- [WORK REQUEST 1]
In the Alabama Power article, what return on equity did S&P Global report for the company in 2023?
- [WORK REQUEST 2]
Write the next part of the article on Alabama Power's electric bills, starting after its last sentence.

- [DOCUMENT EXCERPT]

+ + + + +

Rosenboom’s plight isn’t unique. 

Inside Climate News examined the 2024 federal filings of 100 of the largest electric utilities in the country. 

None reported higher total residential electric bills, on average, than Alabama Power.

Because Alabama is one of the poorest states in the nation, that hits especially hard. Electricity customers here are among the most financially burdened in the nation, the U.S. Department of Energy found. And an analysis by think tank RMI showed that among households with extremely low incomes, Alabamians pay nearly a quarter of their earnings for electricity—the highest percentage in the country.

So why are power bills so high? 

Experts point to lax regulation by the Alabama Public Service Commission, which is charged with regulating Alabama Power and overseeing any large spending or rate increases proposed by the utility. 

Robert Blanton, chair of the Department of Political Science and Public Administration at the University of Alabama at Birmingham, has been digging into the mechanisms that allow Alabama Power to earn record profits in such an impoverished state. 

Ultimately, he said, there’s strong evidence that Alabama Power has effectively “captured” its regulator, the PSC. Academics use the concept of regulatory capture to describe a situation in which regulators are more beholden to the entities they are charged with regulating than the public they represent. 

The commission conducts much of its regulation of Alabama Power behind closed doors, with little to no access for the public or outside interest groups. It has consistently granted Alabama Power unusually high profit margins. The company’s return on equity was 11 percent in 2023, according to a utility analysis by financial firm S&P Global. 

That’s down slightly from the company’s historical average of around 13 percent, but still among the highest of any utility in the country. Nationwide, the average rate of return approved for electric utilities in 2024 rate cases was 9.74 percent, according to S&P.

“I don’t think there’s a single utility in the country that would be upset with an 11 percent earned ROE,” said Kent Chandler, former chairman of the Kentucky Public Service Commission, now a senior fellow in energy and environmental policy for the R Street Institute. “I mean, that’s like double what I know some utilities are actually earning.”

+ + + + +

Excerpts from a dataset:
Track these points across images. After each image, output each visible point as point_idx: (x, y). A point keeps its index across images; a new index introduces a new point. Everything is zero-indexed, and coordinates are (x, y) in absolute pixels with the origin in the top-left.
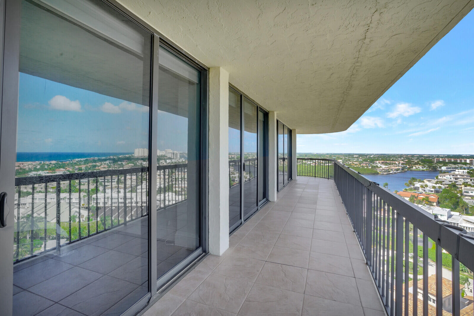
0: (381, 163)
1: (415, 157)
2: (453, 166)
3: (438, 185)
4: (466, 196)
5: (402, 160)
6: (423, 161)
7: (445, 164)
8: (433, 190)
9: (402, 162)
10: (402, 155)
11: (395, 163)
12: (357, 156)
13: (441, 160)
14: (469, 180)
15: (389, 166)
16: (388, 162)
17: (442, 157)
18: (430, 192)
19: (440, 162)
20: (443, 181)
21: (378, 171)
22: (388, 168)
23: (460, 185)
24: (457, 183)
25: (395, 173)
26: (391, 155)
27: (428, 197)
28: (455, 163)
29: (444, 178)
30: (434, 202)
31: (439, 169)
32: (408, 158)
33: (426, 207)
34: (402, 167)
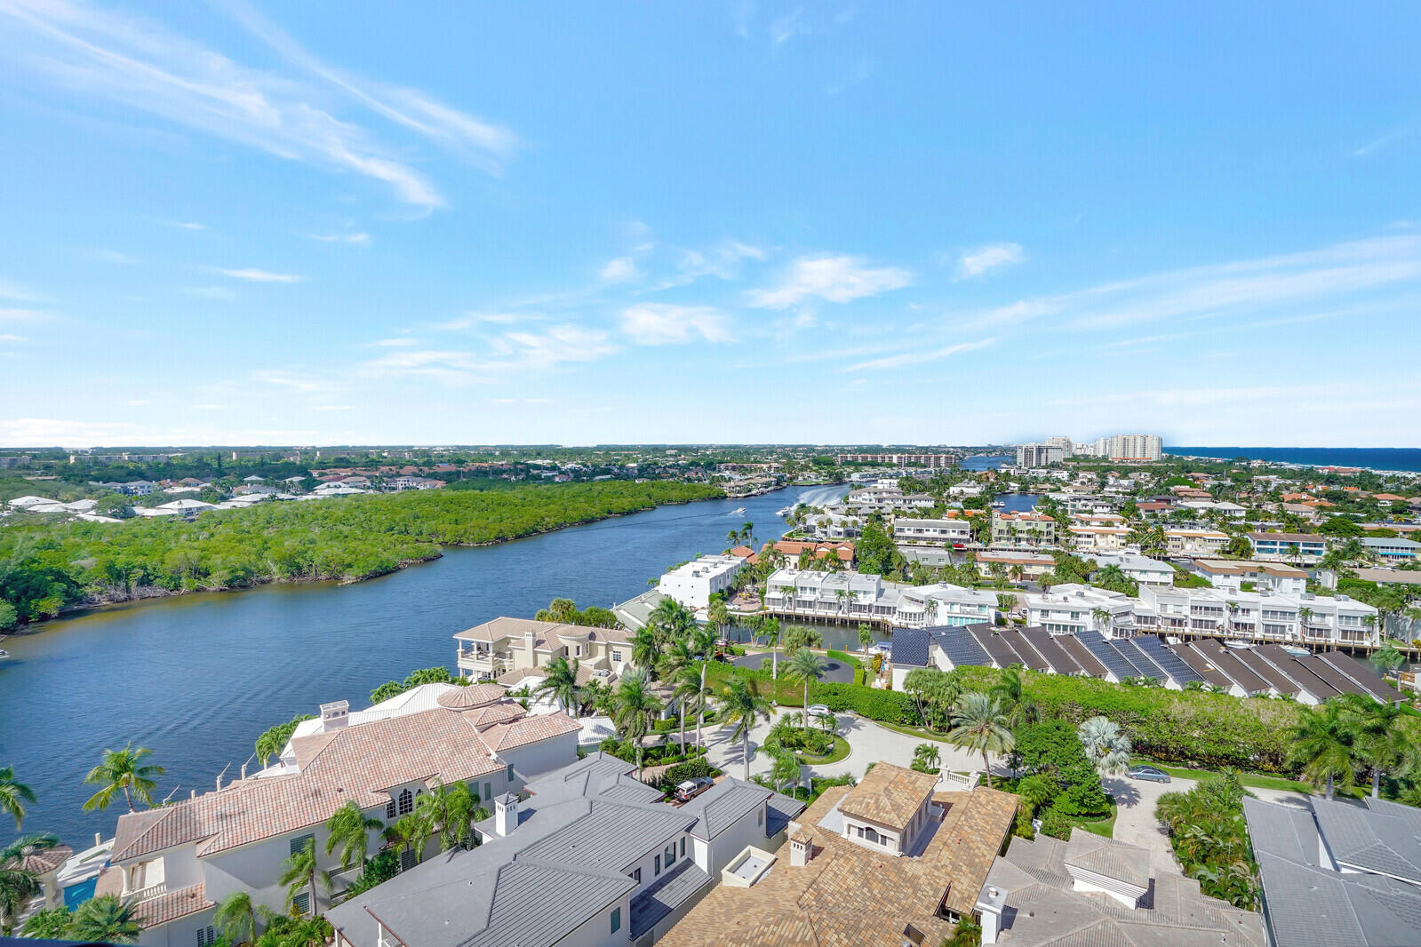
0: (730, 468)
1: (801, 451)
2: (872, 471)
3: (851, 518)
4: (899, 537)
5: (776, 461)
6: (817, 462)
7: (858, 466)
8: (841, 530)
9: (776, 464)
10: (773, 446)
11: (762, 469)
12: (673, 452)
13: (849, 457)
14: (902, 503)
15: (749, 477)
16: (745, 465)
17: (849, 452)
18: (836, 537)
19: (848, 463)
20: (859, 509)
21: (725, 491)
22: (746, 482)
23: (888, 514)
24: (883, 511)
25: (762, 493)
26: (751, 447)
27: (834, 551)
28: (874, 464)
29: (860, 499)
30: (846, 561)
31: (847, 480)
32: (786, 456)
33: (836, 576)
34: (776, 477)
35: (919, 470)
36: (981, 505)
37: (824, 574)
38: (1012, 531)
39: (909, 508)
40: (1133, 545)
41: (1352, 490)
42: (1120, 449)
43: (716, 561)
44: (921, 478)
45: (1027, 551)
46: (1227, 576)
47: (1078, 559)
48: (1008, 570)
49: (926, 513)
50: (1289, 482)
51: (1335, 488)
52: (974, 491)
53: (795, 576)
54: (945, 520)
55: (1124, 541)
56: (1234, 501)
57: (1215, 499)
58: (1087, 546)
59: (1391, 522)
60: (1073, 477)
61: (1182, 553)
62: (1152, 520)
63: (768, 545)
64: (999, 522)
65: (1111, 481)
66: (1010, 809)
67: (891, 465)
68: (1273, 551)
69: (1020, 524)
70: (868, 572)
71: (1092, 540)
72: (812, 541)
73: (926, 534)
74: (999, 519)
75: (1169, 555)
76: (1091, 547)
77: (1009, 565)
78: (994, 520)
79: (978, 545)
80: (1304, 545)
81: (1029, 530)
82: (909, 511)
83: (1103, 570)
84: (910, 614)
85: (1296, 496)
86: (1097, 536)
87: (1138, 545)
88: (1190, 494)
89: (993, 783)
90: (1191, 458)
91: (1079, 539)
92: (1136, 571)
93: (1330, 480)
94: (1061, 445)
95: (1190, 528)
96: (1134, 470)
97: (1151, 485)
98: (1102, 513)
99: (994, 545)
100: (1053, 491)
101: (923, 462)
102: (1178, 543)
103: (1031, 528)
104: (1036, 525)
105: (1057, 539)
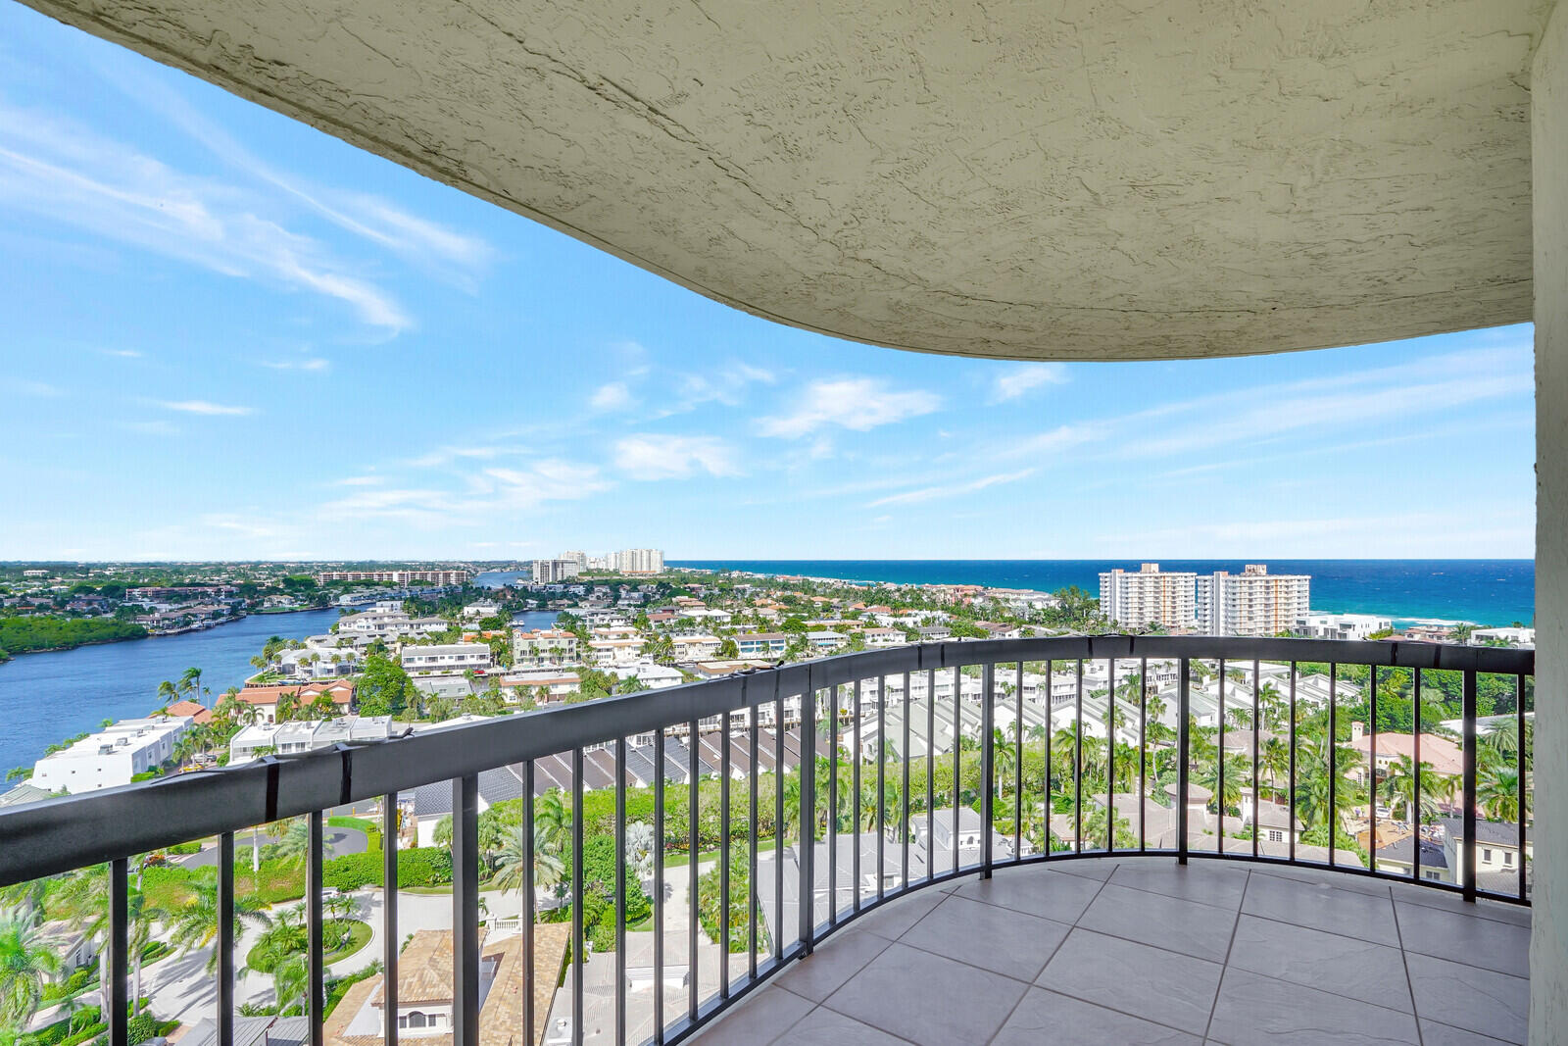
0: (149, 594)
1: (263, 569)
2: (367, 592)
3: (344, 652)
4: (408, 668)
5: (227, 583)
6: (289, 583)
7: (347, 587)
8: (332, 666)
9: (229, 587)
10: (220, 563)
11: (205, 594)
12: (39, 573)
13: (336, 575)
14: (408, 628)
15: (185, 605)
17: (334, 569)
18: (324, 676)
19: (335, 584)
20: (355, 638)
21: (145, 627)
22: (181, 613)
23: (393, 643)
24: (385, 639)
25: (208, 627)
27: (327, 694)
28: (368, 584)
29: (354, 627)
30: (342, 704)
31: (334, 603)
32: (242, 575)
33: (331, 725)
34: (228, 604)
35: (427, 589)
36: (500, 625)
37: (315, 724)
38: (534, 651)
39: (419, 634)
40: (647, 655)
41: (798, 594)
42: (629, 560)
43: (141, 726)
44: (428, 598)
45: (551, 670)
47: (600, 674)
48: (533, 693)
49: (438, 638)
50: (758, 590)
51: (788, 593)
52: (490, 610)
53: (272, 732)
54: (461, 645)
55: (639, 652)
56: (721, 608)
57: (708, 607)
58: (606, 660)
59: (823, 619)
60: (589, 591)
61: (686, 659)
62: (661, 630)
63: (227, 695)
64: (520, 643)
65: (623, 593)
66: (562, 939)
68: (751, 650)
69: (542, 643)
70: (373, 714)
72: (294, 684)
73: (441, 663)
74: (520, 640)
75: (676, 661)
76: (611, 662)
77: (535, 687)
78: (516, 641)
79: (499, 669)
80: (772, 642)
81: (551, 649)
82: (418, 638)
83: (623, 681)
85: (764, 601)
88: (689, 604)
89: (542, 919)
90: (688, 570)
91: (599, 654)
92: (652, 679)
93: (785, 587)
94: (575, 559)
95: (692, 635)
96: (643, 582)
98: (619, 626)
99: (515, 668)
100: (569, 606)
101: (429, 579)
102: (683, 650)
103: (553, 646)
104: (559, 643)
105: (578, 656)
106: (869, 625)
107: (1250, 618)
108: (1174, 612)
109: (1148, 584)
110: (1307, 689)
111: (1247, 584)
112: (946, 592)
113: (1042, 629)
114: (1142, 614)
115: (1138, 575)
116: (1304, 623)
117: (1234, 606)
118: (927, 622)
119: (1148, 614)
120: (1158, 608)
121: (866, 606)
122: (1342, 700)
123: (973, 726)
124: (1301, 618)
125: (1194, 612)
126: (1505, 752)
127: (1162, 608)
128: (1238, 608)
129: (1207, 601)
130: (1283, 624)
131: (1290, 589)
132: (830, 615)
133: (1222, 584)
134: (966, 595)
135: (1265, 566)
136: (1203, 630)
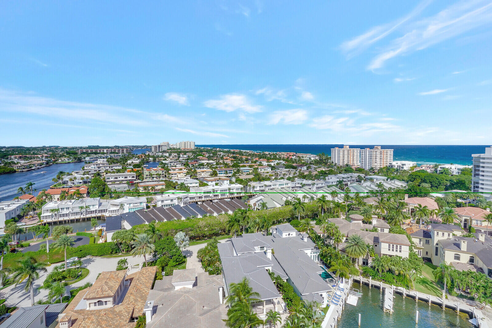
0: (17, 157)
1: (59, 149)
2: (95, 156)
3: (86, 176)
4: (108, 181)
5: (46, 153)
6: (68, 153)
7: (88, 154)
8: (81, 181)
9: (46, 155)
10: (44, 147)
11: (37, 157)
13: (84, 151)
14: (108, 168)
15: (30, 161)
16: (27, 156)
17: (84, 148)
18: (78, 184)
19: (84, 153)
20: (90, 172)
21: (15, 169)
22: (28, 164)
23: (103, 173)
24: (100, 172)
25: (38, 169)
27: (78, 190)
28: (96, 153)
29: (90, 168)
30: (84, 194)
31: (83, 160)
32: (51, 151)
33: (79, 201)
34: (46, 161)
35: (115, 155)
36: (140, 166)
37: (73, 201)
38: (151, 175)
39: (112, 170)
40: (188, 175)
41: (238, 155)
42: (184, 145)
43: (9, 203)
44: (116, 158)
45: (156, 181)
46: (212, 182)
47: (172, 182)
48: (150, 189)
49: (119, 171)
50: (225, 154)
51: (235, 155)
52: (137, 161)
53: (58, 204)
54: (126, 173)
55: (185, 175)
56: (213, 160)
57: (209, 160)
58: (175, 177)
59: (245, 163)
60: (170, 155)
61: (201, 176)
62: (193, 167)
63: (42, 192)
64: (146, 172)
65: (181, 156)
66: (154, 272)
67: (104, 153)
68: (222, 173)
69: (153, 172)
70: (94, 197)
71: (176, 175)
72: (67, 187)
73: (119, 179)
74: (146, 171)
75: (198, 177)
76: (176, 178)
77: (150, 187)
78: (144, 172)
79: (139, 181)
80: (229, 171)
81: (156, 174)
82: (112, 171)
83: (179, 184)
84: (114, 211)
85: (226, 158)
86: (178, 174)
87: (189, 175)
88: (203, 159)
89: (148, 265)
90: (203, 148)
91: (172, 175)
92: (189, 183)
93: (234, 153)
94: (166, 145)
95: (203, 169)
96: (188, 152)
97: (192, 157)
98: (179, 166)
99: (145, 180)
100: (164, 160)
101: (117, 152)
102: (200, 174)
103: (157, 173)
104: (159, 172)
105: (165, 176)
106: (260, 165)
107: (376, 162)
108: (353, 161)
109: (345, 152)
110: (392, 184)
111: (375, 152)
112: (284, 154)
113: (313, 166)
114: (343, 161)
115: (343, 149)
116: (391, 164)
117: (371, 159)
118: (278, 164)
119: (345, 161)
120: (349, 159)
121: (259, 159)
122: (402, 187)
123: (291, 197)
124: (390, 162)
125: (359, 161)
126: (448, 202)
127: (350, 159)
128: (372, 159)
129: (363, 157)
130: (385, 164)
131: (387, 154)
132: (247, 162)
133: (368, 152)
134: (290, 156)
135: (380, 147)
136: (362, 166)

+ + + + +

- [TASK ANSWER 1]
11 percent.

- [TASK ANSWER 2]
Meanwhile, Alabama Power and its parent, Southern Co., have boasted about their record profits. “Every quarter for 78 consecutive years, Southern Company has paid a dividend to its shareholders that is equal to or greater than the previous quarter,” the company said in a July press release.

In a statement, representatives for Alabama Power said the company’s rates were fair and its reliability was among the best in the nation. The company pointed to high per capita electricity usage in the state, the seventh-highest in the country, according to the U.S. Energy Information Administration, and the third-highest residential usage. The company said that its residential rate, not the total bill, is a more appropriate way to evaluate the company’s affordability. 

“On those price-based measures—paired with our industry-leading reliability—Alabama Power’s residential service is fairly priced under PSC oversight,” the company said.

Alabama Power’s average residential rate last year was 16.77 cents per kilowatt-hour, higher than the national average of 16.48 cents and 35th highest out of 100 utilities examined by Inside Climate News. 

But the national average includes places like Hawaii, Connecticut and Southern California, which are all among the top 10 states for median household income. Shipping fuel oil to Hawaii and wildfire prevention in California are also huge costs that don’t apply in Alabama. Alabama Power notes that the company faces its own “high-cost reliability risks” due to tornadoes, thunderstorms and hurricanes in the state.

Alabama Power’s combination of above-average rates with top-five usage yielded the highest total residential bills in the nation last year. Other states with similar or greater usage feature lower rates. One reason Alabama’s usage is so high: nearly 70 percent of Alabamians use electric heat, as opposed to natural gas, thanks in part to incentives offered by Alabama Power. 

Louisiana, which has the highest per capita residential electricity use in the nation, has electric rates that averaged 11.64 cents/kWh in 2024, about 30 percent lower than Alabama Power’s rate. The average Alabama Power residential customer used 1,129 kWh of electricity per month last year, at a cost of about $189. A customer using the same amount of electricity in Louisiana would have paid $58 less every month. Those figures do not include state or local taxes, so the actual bills are even higher.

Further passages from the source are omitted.